Since 2002, The Ocean Project -- a collaborative organization – had been partnering with hundreds of organizations, including World Ocean Network, the Association of Zoos and Aquariums to promote WOD globally.
As a result of a United Nations General Assembly resolution passed in December 2008, WOD is now officially recognized by the UN as 8 June each year.
Over the years, the global network of partners around the world has grown approximately to 2,000 organizations, including aquariums, zoos, museums, youth groups, the maritime industry, governments, the tourism sector, conservation organizations, universities, schools, businesses and many others.
This year’s theme for the WOD is: Our Oceans, Our Future.
“We have to ensure that oceans continue to meet our needs without compromising those of future generations. They regulate the planet’s climate and are a significant source of nutrition. Their surface provides essential passage for global trade, while their depths hold current and future solutions to humanity’s energy needs,” said Former UN Secretary-General Ban Ki-moon.

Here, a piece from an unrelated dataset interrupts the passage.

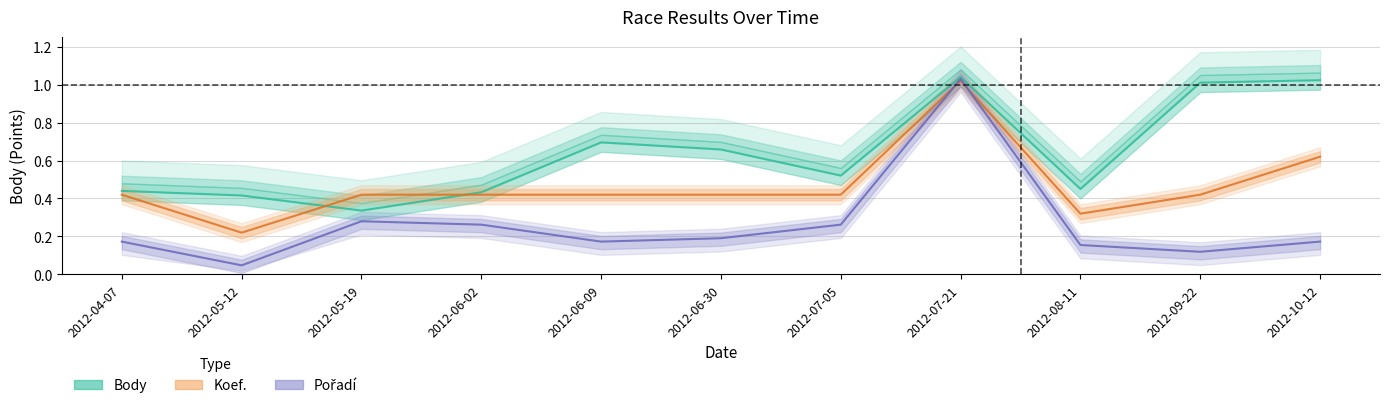

At which label is Pořadí closest to 0?

2012-05-12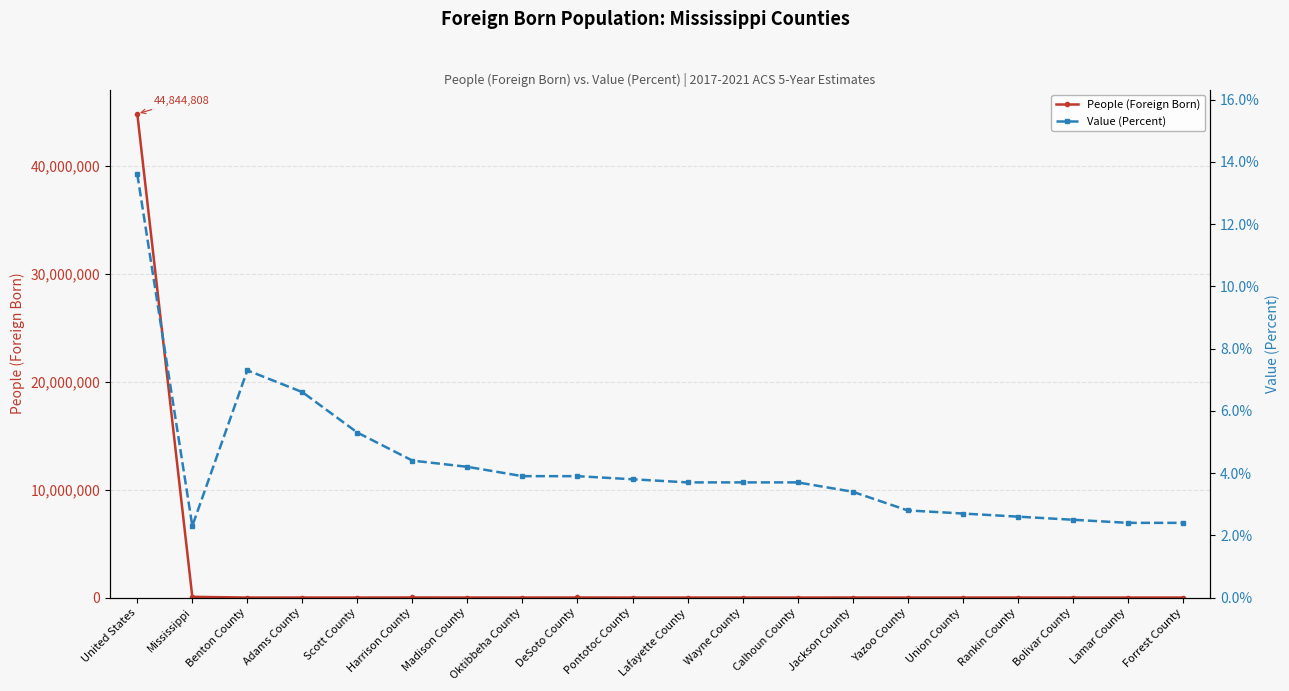

Which label corresponds to the largest value in the chart?

United States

The United Nations Conference entitled “Support the Implementation of Sustainable Development Goal 14: Conserve and sustainably use the oceans, seas and marine resources for sustainable development” will be held at United Nations Headquarters in New York from 5 to 9 June 2017, coinciding with WOD.

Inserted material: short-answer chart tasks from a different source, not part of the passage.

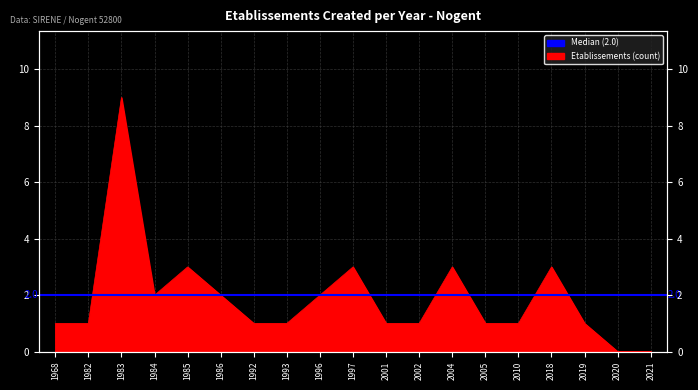

How many values are between 1 and 3?

16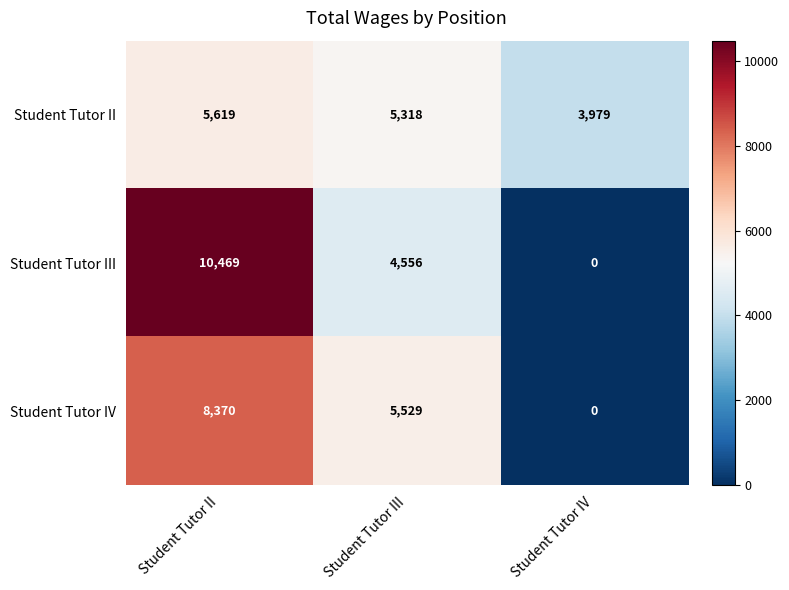

Which category has the highest value in the Student Tutor II series?

Student Tutor II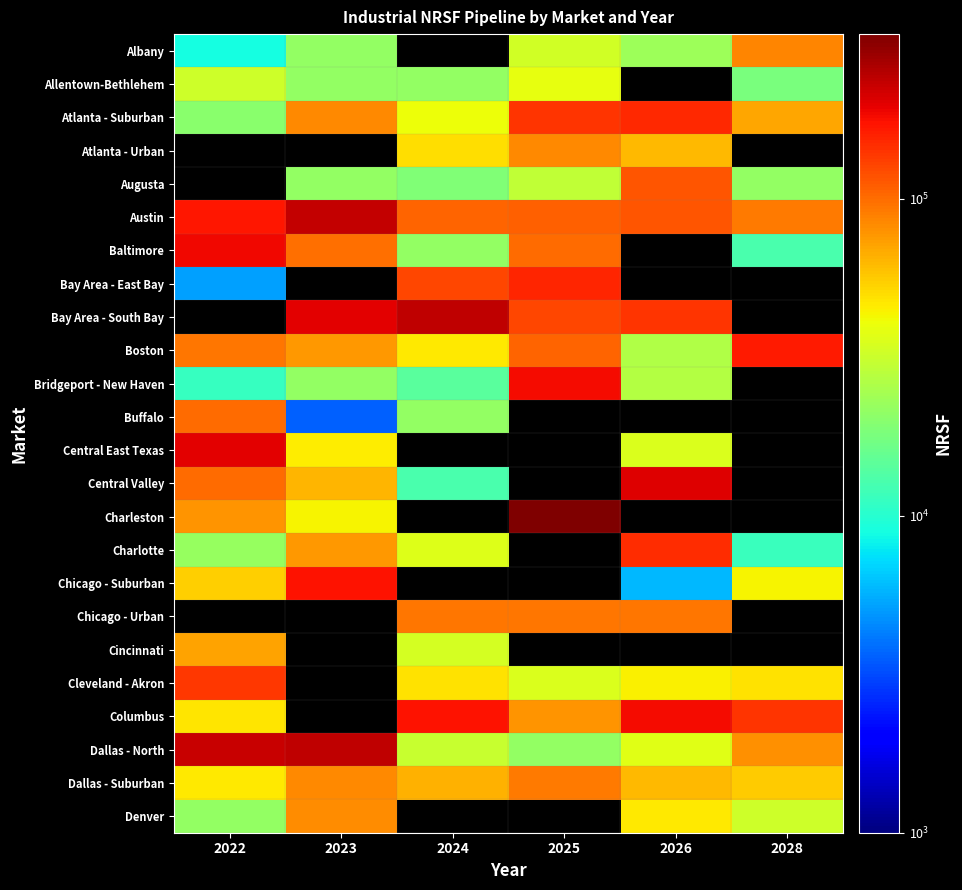

Which series has the widest spread of values?

Charleston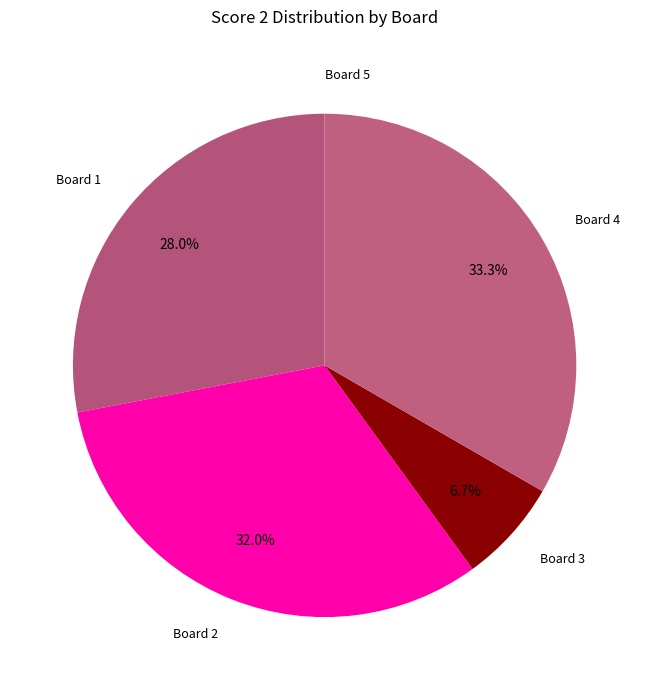

What is the largest slice in the pie chart?

Board 4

This year, South East Asia (S.E.A.) Aquarium is also organizing a month of conservation-themed activities with the aim to raise awareness to ocean conservation with a renewed focus on plastic pollution.

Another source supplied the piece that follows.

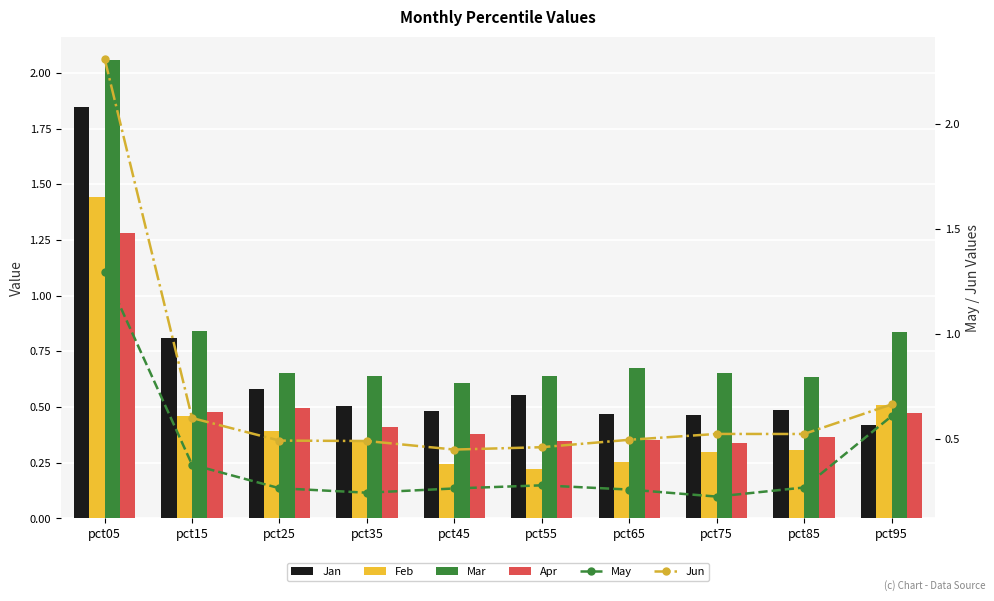

What is the difference between the Mar values at pct15 and pct75?

0.2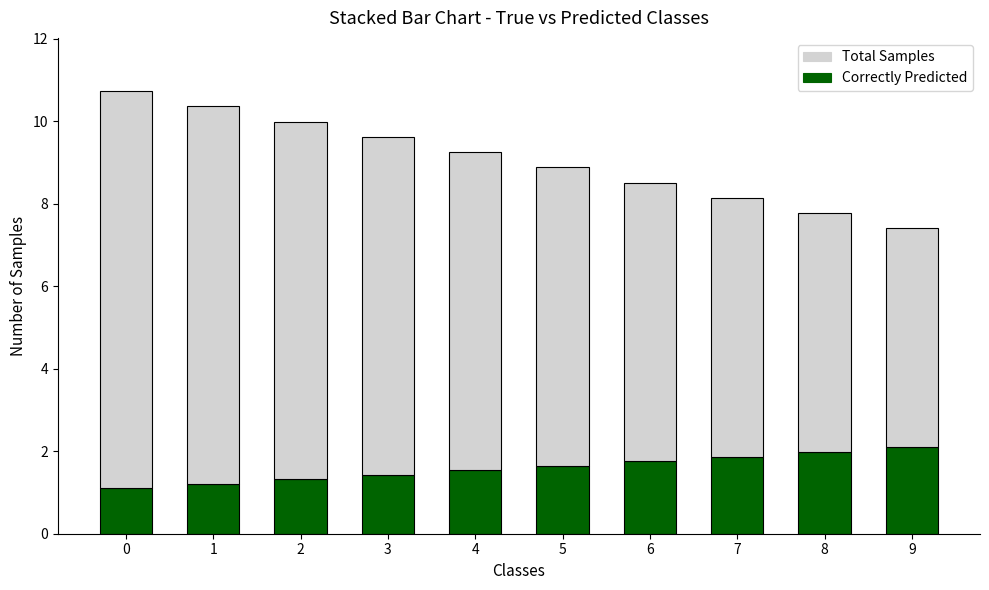

What is the difference between the maximum and second lowest values in the Correctly Predicted series?

0.9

In Buenos Aires, Argentina, an internationally awarded documentary of a film screening of Racing Extinction, will be hosted by World Oceans Day Argentina, in which a team of artists and activists expose the world of threatened species, with revolutionary images that transform the way you see the planet.
WOD recognized youth as the leaders of change and that their engagement was crucial in solving environmental problems around the world. Governments and international bodies need a youth perspective, with a united voice in the world, to inspire and convince people to take action on an issue.
WOD Youth Advisory Council member, Gabriella Schauber, from Canada said, “For as long as I can remember, I have held a passion for the ocean and the amazing wealth of life that thrives within, and have engaged myself both inside and outside the classroom. Over the years, I have had the opportunity to be a long-time volunteer and staff at the Vancouver Aquarium Marine Science Centre…Each of these experiences have helped me foster my passion for the oceans, for the welfare of the animals that call the oceans home, and for the role of youth in initiating change. My passion for animals and welfare has permeated my education as well…It is clear that the oceans need our help. There are many issues...identifying the issues, brainstorming and processing tangible solutions, and acting to implement them is what is needed today.
It has become increasingly apparent that we cannot leave the fate of the health of our oceans and its inhabitants to government or international bodies alone. Each and every action made by members of the general public…It is important to remember that despite the fact that issues facing the oceans are huge in scale and many steps are needed by many stakeholders to create change on a global scale, small ripples of change and progress made by youth around the world in their communities is just as and if not more meaningful!”